Recorded data:
- Opening Delimiter -
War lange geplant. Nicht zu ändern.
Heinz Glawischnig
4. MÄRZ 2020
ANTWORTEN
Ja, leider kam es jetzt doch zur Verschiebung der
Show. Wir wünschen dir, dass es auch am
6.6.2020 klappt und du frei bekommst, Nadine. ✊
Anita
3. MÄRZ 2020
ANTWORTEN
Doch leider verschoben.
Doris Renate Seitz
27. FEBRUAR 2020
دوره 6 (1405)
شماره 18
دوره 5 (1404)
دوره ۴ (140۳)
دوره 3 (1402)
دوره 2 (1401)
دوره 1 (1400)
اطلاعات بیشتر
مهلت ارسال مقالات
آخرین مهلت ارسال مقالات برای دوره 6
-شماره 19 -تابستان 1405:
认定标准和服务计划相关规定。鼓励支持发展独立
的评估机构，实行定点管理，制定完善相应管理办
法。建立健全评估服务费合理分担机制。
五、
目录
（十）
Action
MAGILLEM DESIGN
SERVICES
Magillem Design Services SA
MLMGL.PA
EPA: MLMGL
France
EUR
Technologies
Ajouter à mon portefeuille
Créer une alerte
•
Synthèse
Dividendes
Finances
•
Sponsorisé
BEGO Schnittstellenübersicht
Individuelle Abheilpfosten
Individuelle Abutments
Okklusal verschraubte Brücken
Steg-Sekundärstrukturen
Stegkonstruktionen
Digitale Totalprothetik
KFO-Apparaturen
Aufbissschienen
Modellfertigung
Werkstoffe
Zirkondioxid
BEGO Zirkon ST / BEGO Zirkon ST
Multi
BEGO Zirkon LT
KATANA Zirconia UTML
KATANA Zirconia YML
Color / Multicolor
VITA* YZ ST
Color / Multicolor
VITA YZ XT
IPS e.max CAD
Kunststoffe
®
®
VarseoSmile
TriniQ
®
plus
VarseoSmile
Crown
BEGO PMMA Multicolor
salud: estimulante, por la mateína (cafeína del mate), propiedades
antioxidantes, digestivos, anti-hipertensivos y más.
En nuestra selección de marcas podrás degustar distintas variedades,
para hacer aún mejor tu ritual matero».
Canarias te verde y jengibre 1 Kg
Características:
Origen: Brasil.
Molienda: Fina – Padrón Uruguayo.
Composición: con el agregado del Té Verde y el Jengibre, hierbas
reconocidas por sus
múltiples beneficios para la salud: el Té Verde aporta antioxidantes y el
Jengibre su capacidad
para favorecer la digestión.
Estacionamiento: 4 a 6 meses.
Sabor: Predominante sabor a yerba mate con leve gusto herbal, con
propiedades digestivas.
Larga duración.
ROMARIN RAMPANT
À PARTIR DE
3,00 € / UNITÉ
- Closing Delimiter -
# WHAT YOU NEED TO DO:
Copy every line of the material above in its original order, keeping each word, number, symbol and line break unchanged.

# EXERCISE OUTPUT:
War lange geplant. Nicht zu ändern.
Heinz Glawischnig
4. MÄRZ 2020
ANTWORTEN
Ja, leider kam es jetzt doch zur Verschiebung der
Show. Wir wünschen dir, dass es auch am
6.6.2020 klappt und du frei bekommst, Nadine. ✊
Anita
3. MÄRZ 2020
ANTWORTEN
Doch leider verschoben.
Doris Renate Seitz
27. FEBRUAR 2020
دوره 6 (1405)
شماره 18
دوره 5 (1404)
دوره ۴ (140۳)
دوره 3 (1402)
دوره 2 (1401)
دوره 1 (1400)
اطلاعات بیشتر
مهلت ارسال مقالات
آخرین مهلت ارسال مقالات برای دوره 6
-شماره 19 -تابستان 1405:
认定标准和服务计划相关规定。鼓励支持发展独立
的评估机构，实行定点管理，制定完善相应管理办
法。建立健全评估服务费合理分担机制。
五、
目录
（十）
Action
MAGILLEM DESIGN
SERVICES
Magillem Design Services SA
MLMGL.PA
EPA: MLMGL
France
EUR
Technologies
Ajouter à mon portefeuille
Créer une alerte
•
Synthèse
Dividendes
Finances
•
Sponsorisé
BEGO Schnittstellenübersicht
Individuelle Abheilpfosten
Individuelle Abutments
Okklusal verschraubte Brücken
Steg-Sekundärstrukturen
Stegkonstruktionen
Digitale Totalprothetik
KFO-Apparaturen
Aufbissschienen
Modellfertigung
Werkstoffe
Zirkondioxid
BEGO Zirkon ST / BEGO Zirkon ST
Multi
BEGO Zirkon LT
KATANA Zirconia UTML
KATANA Zirconia YML
Color / Multicolor
VITA* YZ ST
Color / Multicolor
VITA YZ XT
IPS e.max CAD
Kunststoffe
®
®
VarseoSmile
TriniQ
®
plus
VarseoSmile
Crown
BEGO PMMA Multicolor
salud: estimulante, por la mateína (cafeína del mate), propiedades
antioxidantes, digestivos, anti-hipertensivos y más.
En nuestra selección de marcas podrás degustar distintas variedades,
para hacer aún mejor tu ritual matero».
Canarias te verde y jengibre 1 Kg
Características:
Origen: Brasil.
Molienda: Fina – Padrón Uruguayo.
Composición: con el agregado del Té Verde y el Jengibre, hierbas
reconocidas por sus
múltiples beneficios para la salud: el Té Verde aporta antioxidantes y el
Jengibre su capacidad
para favorecer la digestión.
Estacionamiento: 4 a 6 meses.
Sabor: Predominante sabor a yerba mate con leve gusto herbal, con
propiedades digestivas.
Larga duración.
ROMARIN RAMPANT
À PARTIR DE
3,00 € / UNITÉ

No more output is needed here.